**Problem description**:
Rewrite all of the entries below, substituting "wall lamp" for every occurrence of "wall sconce" and leaving everything else unchanged. Omit the pictures from your answer.

Top of Excerpted records

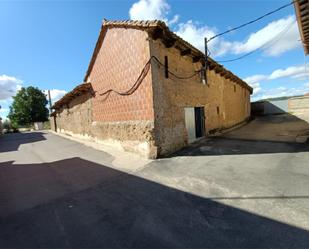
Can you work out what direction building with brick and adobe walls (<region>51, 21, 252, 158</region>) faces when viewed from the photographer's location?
facing the viewer and to the right of the viewer

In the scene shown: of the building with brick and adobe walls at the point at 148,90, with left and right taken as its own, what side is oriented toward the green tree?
back
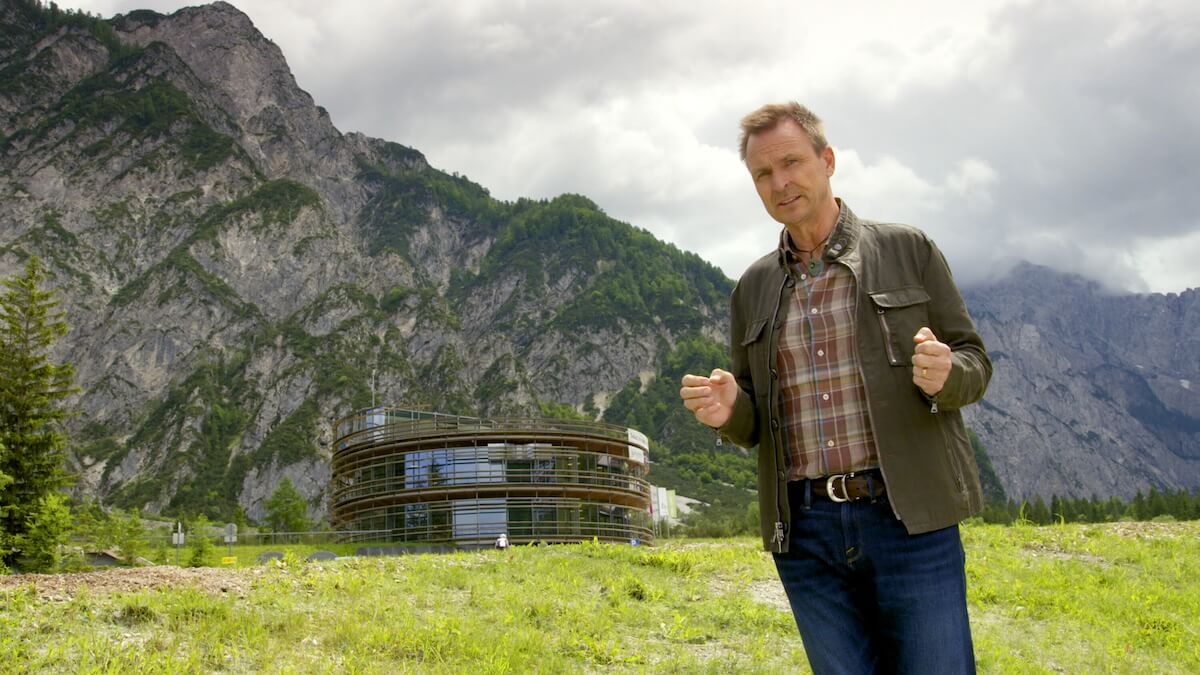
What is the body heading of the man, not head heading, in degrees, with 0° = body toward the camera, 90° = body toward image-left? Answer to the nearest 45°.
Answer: approximately 45°

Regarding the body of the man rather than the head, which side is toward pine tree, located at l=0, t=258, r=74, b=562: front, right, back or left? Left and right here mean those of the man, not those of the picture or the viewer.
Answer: right
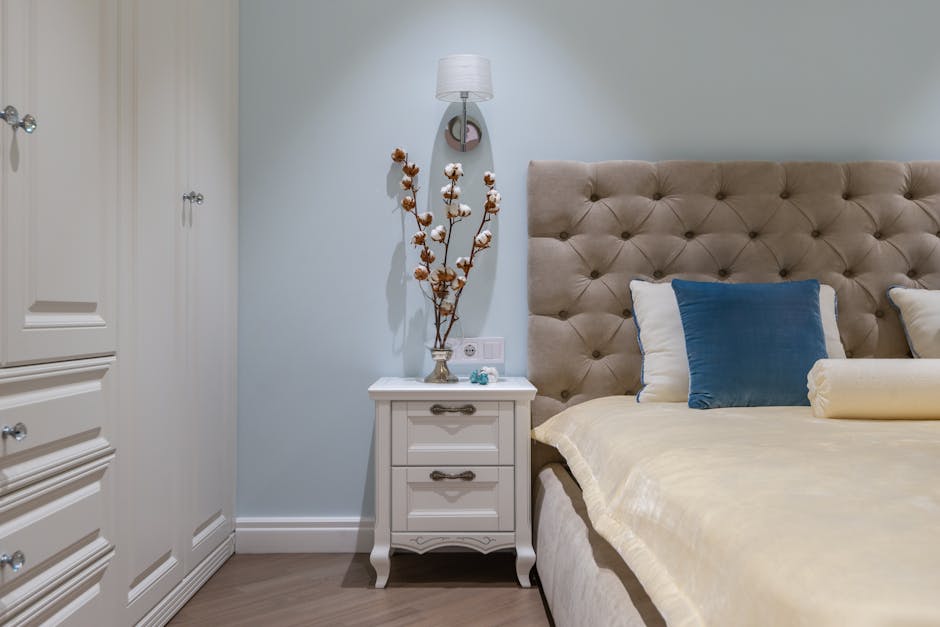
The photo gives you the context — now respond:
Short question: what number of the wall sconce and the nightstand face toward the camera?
2

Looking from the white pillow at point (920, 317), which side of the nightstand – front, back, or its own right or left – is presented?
left

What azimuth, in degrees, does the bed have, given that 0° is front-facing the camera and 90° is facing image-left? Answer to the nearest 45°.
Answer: approximately 0°

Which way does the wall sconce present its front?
toward the camera

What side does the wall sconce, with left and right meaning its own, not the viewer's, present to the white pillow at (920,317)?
left

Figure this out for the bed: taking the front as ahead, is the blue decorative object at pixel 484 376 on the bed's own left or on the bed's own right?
on the bed's own right

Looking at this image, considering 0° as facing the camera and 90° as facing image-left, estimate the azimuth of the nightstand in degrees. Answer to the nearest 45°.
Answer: approximately 0°

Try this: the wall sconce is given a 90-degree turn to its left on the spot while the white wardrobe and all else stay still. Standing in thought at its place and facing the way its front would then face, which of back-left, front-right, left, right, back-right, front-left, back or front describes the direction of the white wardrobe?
back-right
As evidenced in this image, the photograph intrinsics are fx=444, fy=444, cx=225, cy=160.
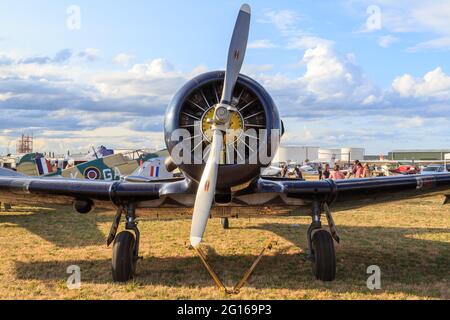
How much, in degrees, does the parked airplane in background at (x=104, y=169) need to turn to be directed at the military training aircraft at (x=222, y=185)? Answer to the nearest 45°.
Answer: approximately 90° to its right

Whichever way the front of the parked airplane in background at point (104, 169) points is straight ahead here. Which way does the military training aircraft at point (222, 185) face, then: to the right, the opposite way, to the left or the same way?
to the right

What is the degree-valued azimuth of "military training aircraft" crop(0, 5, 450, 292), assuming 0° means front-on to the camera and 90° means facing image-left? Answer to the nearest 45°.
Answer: approximately 0°

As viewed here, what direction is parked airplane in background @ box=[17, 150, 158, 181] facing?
to the viewer's right

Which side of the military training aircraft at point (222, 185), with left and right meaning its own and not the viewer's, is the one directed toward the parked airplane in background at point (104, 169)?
back
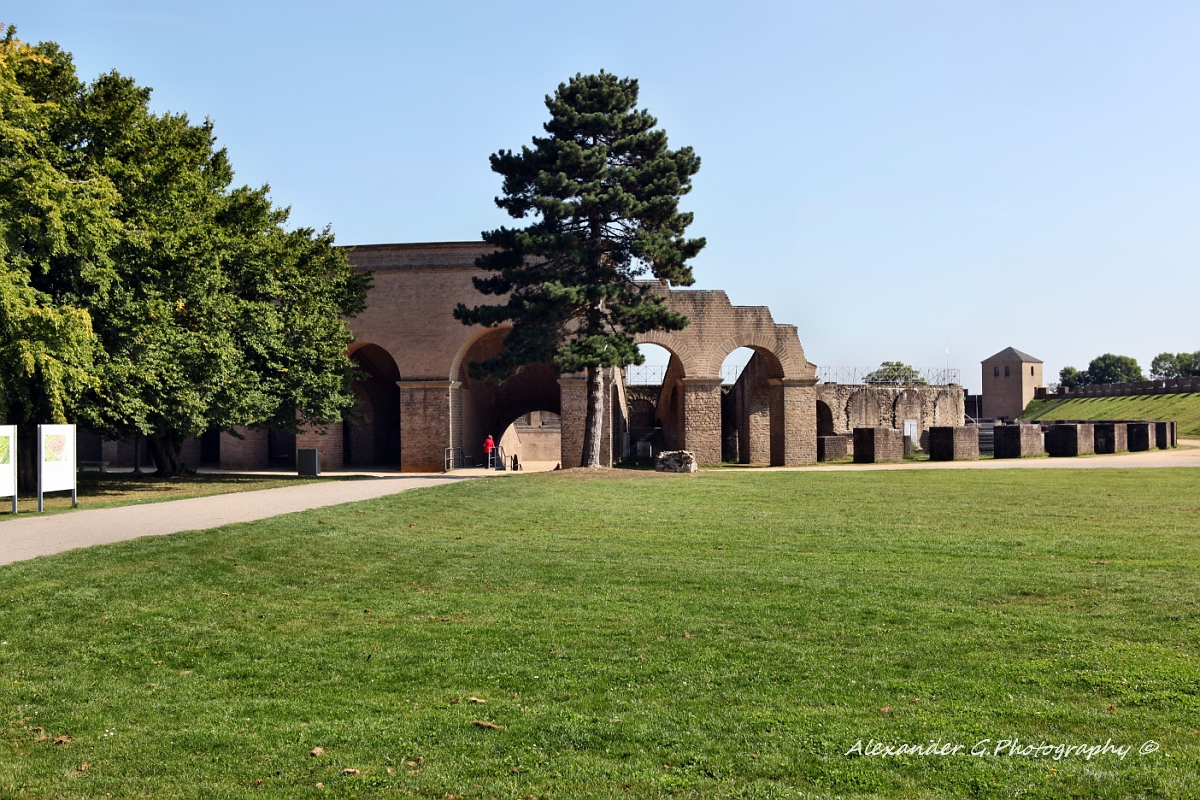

Bottom of Excerpted records

**Answer to this task**:
Can you work out what direction building with brick and adobe walls (<region>51, 21, 252, 158</region>) faces when viewed from the photographer's location?
facing the viewer and to the right of the viewer

In the scene shown: of the building with brick and adobe walls at the point at 148,90, with left and right taken as its own, what side is oriented toward the green tree?
back
What is the body heading of the man, not head heading, in degrees, with 0° = body toward the camera, 90° = body toward image-left? Answer to the nearest 45°.
Answer: approximately 45°

Regarding the body of the man rather than the head, which side is toward pine tree, located at l=0, t=258, r=74, b=562: front, right, back or left? Left and right here mean those of the man, not those of the picture or the viewer.
Answer: right
The photo gives you the context — now respond:
Short question: what number of the wall lamp and the nightstand face toward the camera?
2

Looking from the white pillow at point (920, 317), which side of the nightstand – front, back, or its own right or left – is presented?
left

What azimuth, in degrees, does the bed have, given that 0° is front-facing the camera and 90° is facing image-left? Answer to the nearest 45°.
Answer: approximately 0°

Which way does the wall lamp present its front?
toward the camera

What side does the wall lamp, with left and right meaning its own, not the viewer's, present to the white pillow at (920,317)?
left

Figure this out for the bed: taking the front as ahead, is the blue decorative object at pixel 484 376 on the bed's own left or on the bed's own right?
on the bed's own right

Looking at this image, considering 0° as facing the camera and 90° as facing image-left, estimate the azimuth of the nightstand in degrees. Answer to the nearest 45°.
Answer: approximately 0°

Try this: the wall lamp is given a 90-degree turn to its left on the spot while the white wardrobe and all else stay still. Standing in thought at its place and facing the way its front would then face, which of back-left, front-right, left, right, back-right, front-left, back or front describes the direction of the white wardrobe?
back-right
As evidenced in this image, the photograph intrinsics are fx=444, fy=444, cx=225, cy=160.
How much, in degrees, does the parked airplane in background at (x=104, y=169) need to turn to be directed at the military training aircraft at (x=222, y=185)? Answer to the nearest 45°.
Answer: approximately 90° to its right

Whichever way the front of the parked airplane in background at point (104, 169) points is straight ahead here. Which way does the military training aircraft at point (222, 185) face, then: to the right, the opposite way, to the left or the same way?
to the right

What is the degree-valued azimuth of "military training aircraft" crop(0, 5, 450, 292), assuming 0° means front-on to the camera and 90° means facing image-left? Answer to the nearest 45°.
Answer: approximately 0°

As viewed here, what direction is parked airplane in background @ box=[17, 150, 158, 181] facing?
to the viewer's right

Which side of the military training aircraft at point (222, 185), with left and right meaning its own and not the viewer's, is the one directed toward the parked airplane in background at point (104, 169)?
back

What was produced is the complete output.